• [Задание A]:
Проверьте по тексту о «Заповеднике», верны ли утверждения (i), (ii) и (iii). Для каждого ответьте «да» или «нет» и приведите решающие слова текста дословно в кавычках.
(i) Борис Алиханов — писатель.
(ii) «Мастер и Маргарита» — следующая премьера театра после «Заповедника».
(iii) «Заколдованное место» на сцене СТИ создал Сергей Женовач.
• [Задание B]: Перепишите без изменений кусок текста о «Заповеднике»: начните со слов «Русский человек на» и продолжайте до слов «причаливает никакая лодка.».
• [Задание C]: Какую цель своего приезда в Пушкиногорье называет Борис Алиханов в тексте о «Заповеднике»?

• [Текст для чтения]:
────────────────────────────────────────

Герой «Заповедника» писатель Борис Алиханов определяет цель своего приезда в Пушкиногорье с лаконичной четкостью: «Разорвать цепь драматических событий. Проанализировать ощущение краха». Любопытно, что повторить его сентенцию могли бы практически все герои последних постановок СТИ: и Подсекальников из «Самоубийцы», и Веничка из спектакля «Москва-Петушки», и Мастер из «Мастера и Маргариты», предыдущей премьеры театра и одной из лучших постановок столицы прошлого сезона.
Русский человек на рандеву с судьбой – персонаж для Сергея Женовача последних лет – главный и определяющий. Вот уж точно: «я понять тебя хочу, смысла я в тебе ищу!». Причем, понять герои Женовача (да и сам постановщик) хотят и себя самого, и окружающий мир. Умудренный булгаковский Воланд-Алексей Вертков вглядывался в лица собравшихся на представление в Варьетте зрителей. Борис Алиханов-Сергей Качановвглядывается в свое отображение в затхлой воде, на поверхности которой плавают бумажки, окурки, бутылки.
Александр Боровский создал на сцене СТИ архетипическое «заколдованное место» (то самое, на берегу которого может сидеть очередная Аленушка) – горбатый мост, под ним убегающие куда-то в безбрежные дали шаткие деревянные мостки, к которым сто лет не причаливает никакая лодка.

────────────────────────────────────────

• [Строки]:
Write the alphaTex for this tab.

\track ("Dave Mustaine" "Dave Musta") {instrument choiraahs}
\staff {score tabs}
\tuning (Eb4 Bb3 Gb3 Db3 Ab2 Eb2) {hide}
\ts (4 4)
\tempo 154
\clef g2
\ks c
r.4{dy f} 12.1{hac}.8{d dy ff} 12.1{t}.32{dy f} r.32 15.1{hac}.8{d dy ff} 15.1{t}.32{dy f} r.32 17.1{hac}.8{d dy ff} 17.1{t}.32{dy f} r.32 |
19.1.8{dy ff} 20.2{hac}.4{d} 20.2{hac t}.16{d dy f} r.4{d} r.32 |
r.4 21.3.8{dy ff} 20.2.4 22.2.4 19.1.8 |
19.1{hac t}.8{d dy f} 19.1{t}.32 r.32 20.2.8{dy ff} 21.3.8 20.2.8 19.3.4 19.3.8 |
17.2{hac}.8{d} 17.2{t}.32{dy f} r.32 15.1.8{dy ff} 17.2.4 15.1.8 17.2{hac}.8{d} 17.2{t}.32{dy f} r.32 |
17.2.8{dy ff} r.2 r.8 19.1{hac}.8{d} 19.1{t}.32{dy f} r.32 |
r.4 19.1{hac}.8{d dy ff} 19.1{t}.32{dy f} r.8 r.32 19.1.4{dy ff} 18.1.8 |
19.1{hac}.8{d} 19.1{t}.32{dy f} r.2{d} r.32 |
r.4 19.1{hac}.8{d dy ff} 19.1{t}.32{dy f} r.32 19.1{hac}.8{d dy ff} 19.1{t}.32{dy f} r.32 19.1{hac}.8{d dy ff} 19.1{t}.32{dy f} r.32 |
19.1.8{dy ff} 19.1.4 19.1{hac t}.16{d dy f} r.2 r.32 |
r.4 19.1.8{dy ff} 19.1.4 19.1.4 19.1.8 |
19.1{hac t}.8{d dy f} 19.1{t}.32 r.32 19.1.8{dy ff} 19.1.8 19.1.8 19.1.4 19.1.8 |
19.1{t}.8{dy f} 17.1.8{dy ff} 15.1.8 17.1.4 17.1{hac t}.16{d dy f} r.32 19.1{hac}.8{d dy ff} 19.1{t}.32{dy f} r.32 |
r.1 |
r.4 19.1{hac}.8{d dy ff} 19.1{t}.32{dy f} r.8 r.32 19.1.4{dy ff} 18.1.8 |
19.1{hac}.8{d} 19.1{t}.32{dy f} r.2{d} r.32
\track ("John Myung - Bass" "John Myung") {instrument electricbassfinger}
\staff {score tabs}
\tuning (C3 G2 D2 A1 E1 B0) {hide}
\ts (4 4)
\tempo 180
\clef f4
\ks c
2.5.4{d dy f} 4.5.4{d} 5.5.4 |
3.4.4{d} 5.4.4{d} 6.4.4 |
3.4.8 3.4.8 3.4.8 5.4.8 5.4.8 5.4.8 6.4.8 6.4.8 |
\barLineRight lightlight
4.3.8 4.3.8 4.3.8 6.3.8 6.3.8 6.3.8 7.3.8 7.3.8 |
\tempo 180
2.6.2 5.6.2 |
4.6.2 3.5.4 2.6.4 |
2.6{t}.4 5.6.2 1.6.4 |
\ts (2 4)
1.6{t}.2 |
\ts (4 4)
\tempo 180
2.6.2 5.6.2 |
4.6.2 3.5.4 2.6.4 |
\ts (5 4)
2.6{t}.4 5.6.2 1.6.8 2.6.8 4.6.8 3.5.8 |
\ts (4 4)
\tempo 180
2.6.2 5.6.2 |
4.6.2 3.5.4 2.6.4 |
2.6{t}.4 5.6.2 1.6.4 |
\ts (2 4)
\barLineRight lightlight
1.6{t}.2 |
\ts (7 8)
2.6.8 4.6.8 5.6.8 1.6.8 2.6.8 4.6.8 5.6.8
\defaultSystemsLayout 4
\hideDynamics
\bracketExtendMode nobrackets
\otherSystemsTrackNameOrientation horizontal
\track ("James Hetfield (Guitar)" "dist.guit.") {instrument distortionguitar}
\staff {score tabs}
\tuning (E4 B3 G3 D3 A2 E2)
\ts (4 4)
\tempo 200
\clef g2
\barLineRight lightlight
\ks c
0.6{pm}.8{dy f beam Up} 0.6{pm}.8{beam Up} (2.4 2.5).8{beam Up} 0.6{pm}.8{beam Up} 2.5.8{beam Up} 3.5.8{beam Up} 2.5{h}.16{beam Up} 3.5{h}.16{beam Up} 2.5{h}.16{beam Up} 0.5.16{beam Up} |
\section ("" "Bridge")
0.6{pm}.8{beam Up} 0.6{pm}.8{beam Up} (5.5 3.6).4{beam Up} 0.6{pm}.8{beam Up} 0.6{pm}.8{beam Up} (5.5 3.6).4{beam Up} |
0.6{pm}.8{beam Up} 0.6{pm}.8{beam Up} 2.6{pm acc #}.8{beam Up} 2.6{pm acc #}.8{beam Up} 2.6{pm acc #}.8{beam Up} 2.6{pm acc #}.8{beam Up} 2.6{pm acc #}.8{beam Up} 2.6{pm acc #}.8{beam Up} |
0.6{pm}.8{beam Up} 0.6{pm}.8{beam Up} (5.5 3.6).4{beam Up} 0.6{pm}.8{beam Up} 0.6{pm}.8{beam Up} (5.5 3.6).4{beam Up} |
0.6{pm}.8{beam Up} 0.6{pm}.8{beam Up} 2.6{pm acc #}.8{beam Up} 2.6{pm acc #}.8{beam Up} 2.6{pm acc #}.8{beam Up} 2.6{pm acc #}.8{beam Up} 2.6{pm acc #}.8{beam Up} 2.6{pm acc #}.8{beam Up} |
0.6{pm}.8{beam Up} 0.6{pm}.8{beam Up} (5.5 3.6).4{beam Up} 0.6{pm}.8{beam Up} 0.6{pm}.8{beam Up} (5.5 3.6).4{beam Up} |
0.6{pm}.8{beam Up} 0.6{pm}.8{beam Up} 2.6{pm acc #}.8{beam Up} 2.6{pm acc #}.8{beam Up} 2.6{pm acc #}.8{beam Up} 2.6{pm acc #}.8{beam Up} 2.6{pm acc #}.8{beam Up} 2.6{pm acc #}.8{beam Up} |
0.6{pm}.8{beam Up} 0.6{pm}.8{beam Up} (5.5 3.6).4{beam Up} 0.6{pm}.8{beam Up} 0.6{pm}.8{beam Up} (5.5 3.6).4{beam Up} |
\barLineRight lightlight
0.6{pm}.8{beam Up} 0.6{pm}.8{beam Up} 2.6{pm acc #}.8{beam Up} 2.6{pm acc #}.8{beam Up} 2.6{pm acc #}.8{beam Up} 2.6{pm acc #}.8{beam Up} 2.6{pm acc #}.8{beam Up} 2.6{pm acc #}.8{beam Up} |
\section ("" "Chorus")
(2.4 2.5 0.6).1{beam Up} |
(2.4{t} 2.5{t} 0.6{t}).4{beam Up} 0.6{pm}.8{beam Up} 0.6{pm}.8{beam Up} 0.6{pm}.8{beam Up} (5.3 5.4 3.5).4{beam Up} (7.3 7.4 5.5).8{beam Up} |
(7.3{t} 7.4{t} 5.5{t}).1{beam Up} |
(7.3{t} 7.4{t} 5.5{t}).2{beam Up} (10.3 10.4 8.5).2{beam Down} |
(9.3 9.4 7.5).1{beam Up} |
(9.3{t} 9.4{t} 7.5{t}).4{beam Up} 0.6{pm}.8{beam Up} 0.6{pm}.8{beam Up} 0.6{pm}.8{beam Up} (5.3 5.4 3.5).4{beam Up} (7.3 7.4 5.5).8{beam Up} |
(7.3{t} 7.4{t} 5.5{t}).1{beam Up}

────────────────────────────────────────

• [Полный ответ A]:
(i) Да: «Герой «Заповедника» писатель Борис Алиханов».
(ii) Нет: «Мастер из «Мастера и Маргариты», предыдущей премьеры театра».
(iii) Нет: «Александр Боровский создал на сцене СТИ архетипическое «заколдованное место»».

• [Полный ответ B]:
Русский человек на рандеву с судьбой – персонаж для Сергея Женовача последних лет – главный и определяющий. Вот уж точно: «я понять тебя хочу, смысла я в тебе ищу!». Причем, понять герои Женовача (да и сам постановщик) хотят и себя самого, и окружающий мир. Умудренный булгаковский Воланд-Алексей Вертков вглядывался в лица собравшихся на представление в Варьетте зрителей. Борис Алиханов-Сергей Качановвглядывается в свое отображение в затхлой воде, на поверхности которой плавают бумажки, окурки, бутылки.
Александр Боровский создал на сцене СТИ архетипическое «заколдованное место» (то самое, на берегу которого может сидеть очередная Аленушка) – горбатый мост, под ним убегающие куда-то в безбрежные дали шаткие деревянные мостки, к которым сто лет не причаливает никакая лодка.

• [Полный ответ C]: Разорвать цепь драматических событий и проанализировать ощущение краха.